Visualization by Kristoffer Magnusson

A very short primer on standardized mean differences for meta-analyses

Calculating effect sizes from the d-family and pretest-posttest-control (PPC) designs


Cohen´s d is a widely used standardized effect size for mean differences within psychology, intervention research, and research synthesis. Yet, depending on the way researchers calculate standardized mean differences, meta-analyses could come to different conclusions. A somewhat recent example of this was part of a great deep dive by Nick Jacobson on the efficacy of digital mental health interventions on anxiety:

A recently published meta-analysis on the same topic by Linardon et al. reported another, different effect size for the exact same study.

So 3 different calculations for the same effect led to 3 different effect size estimates:

1 Weisel et al.: Hedges g = -0.084, variance = 0.062
2 Linardon et al.,: Hedges g = 0.028, variance = 0.062
3 Jacobson: d = 0.158 (pooled anxiety, panic, and hyperventilation at post)

When only few studies are included in a meta-analysis, the influence of each individual effect size estimate is quite high. Therefore, the way d is calculated matters—a lot.

In this blog post I walk you through multiple approaches I tried to recreate how the standardized mean differences could have been calculated and provide the necessary R code.

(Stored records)
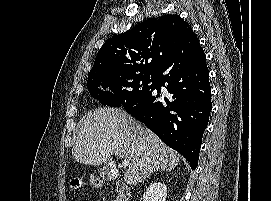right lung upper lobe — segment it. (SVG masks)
Listing matches in <instances>:
<instances>
[{"label": "right lung upper lobe", "mask_w": 271, "mask_h": 201, "mask_svg": "<svg viewBox=\"0 0 271 201\" xmlns=\"http://www.w3.org/2000/svg\"><path fill=\"white\" fill-rule=\"evenodd\" d=\"M189 34L197 39L192 28L179 15L147 19L130 31L108 39L98 51L88 77L155 74Z\"/></svg>", "instance_id": "1"}]
</instances>
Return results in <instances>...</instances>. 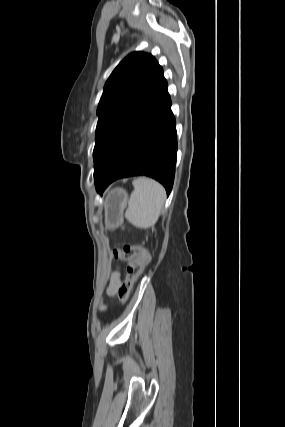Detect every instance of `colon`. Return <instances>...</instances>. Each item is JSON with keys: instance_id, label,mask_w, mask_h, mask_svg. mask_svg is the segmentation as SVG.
Instances as JSON below:
<instances>
[{"instance_id": "obj_1", "label": "colon", "mask_w": 285, "mask_h": 427, "mask_svg": "<svg viewBox=\"0 0 285 427\" xmlns=\"http://www.w3.org/2000/svg\"><path fill=\"white\" fill-rule=\"evenodd\" d=\"M112 253L114 258L127 262L126 277L117 291L119 301L124 304L129 298L134 283L150 262V256L148 251L139 245L116 247Z\"/></svg>"}]
</instances>
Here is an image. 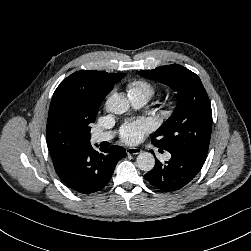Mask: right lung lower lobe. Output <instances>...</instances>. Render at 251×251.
I'll use <instances>...</instances> for the list:
<instances>
[{
	"mask_svg": "<svg viewBox=\"0 0 251 251\" xmlns=\"http://www.w3.org/2000/svg\"><path fill=\"white\" fill-rule=\"evenodd\" d=\"M126 156L125 149L111 146L98 152L90 145L78 151L57 175L70 189L91 194L103 189L110 181L117 162Z\"/></svg>",
	"mask_w": 251,
	"mask_h": 251,
	"instance_id": "right-lung-lower-lobe-1",
	"label": "right lung lower lobe"
}]
</instances>
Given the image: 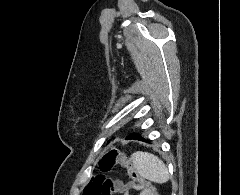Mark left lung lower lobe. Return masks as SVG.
<instances>
[{"label":"left lung lower lobe","instance_id":"obj_1","mask_svg":"<svg viewBox=\"0 0 240 195\" xmlns=\"http://www.w3.org/2000/svg\"><path fill=\"white\" fill-rule=\"evenodd\" d=\"M127 138H129V139H140V140H142L141 136H140L139 134H136V133L130 134Z\"/></svg>","mask_w":240,"mask_h":195}]
</instances>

Task set:
**A.** Reproduce verbatim the part of the primer on standardized mean differences that begins at the words "Cohen´s d is" and ends after the words "exact same study.".
**B.** Answer these questions using the primer on standardized mean differences:
(i) What Hedges g value did Weisel et al. report?
(ii) Who wrote the deep dive on the efficacy of digital mental health interventions on anxiety?
(iii) In which programming language is the code for the calculations provided?
**C.** How would the primer on standardized mean differences go on after its last sentence? Continue it from there.

Exercise answers:
**A.**
Cohen´s d is a widely used standardized effect size for mean differences within psychology, intervention research, and research synthesis. Yet, depending on the way researchers calculate standardized mean differences, meta-analyses could come to different conclusions. A somewhat recent example of this was part of a great deep dive by Nick Jacobson on the efficacy of digital mental health interventions on anxiety:

A recently published meta-analysis on the same topic by Linardon et al. reported another, different effect size for the exact same study.

**B.**
(i) -0.084
(ii) Nick Jacobson
(iii) R

**C.**
Importing the data

To start, I extract the data from the table provided in the study (for anxiety only).

# treatment
M_pre_treatment = 11.5
SD_pre_treatment = 5.05
N_pre_treatment = 31

M_post_treatment = 9.39
SD_post_treatment = 5.21
N_post_treatment = 32

# control
M_pre_control = 10.66
SD_pre_control = 4.63
N_pre_control = 31

M_post_control = 9.53
SD_post_control = 4.79
N_post_control = 32

The sample size post-treatment is LARGER than pre-treatment, which I have not seen before and cannot explain…

The two approaches to calculate standardized mean differences

Lets try two ways to calculate standardized mean differences that are used most of the time:

  • Posttest only with Control Design (POWC): A standardized mean difference between both groups is calculated only at post-intervention AKA the d-family.

  • Pretest-Posttest-Control (PPC) Design: A standardized mean difference between both groups is calculated using information from both pre- and post-intervention measurements.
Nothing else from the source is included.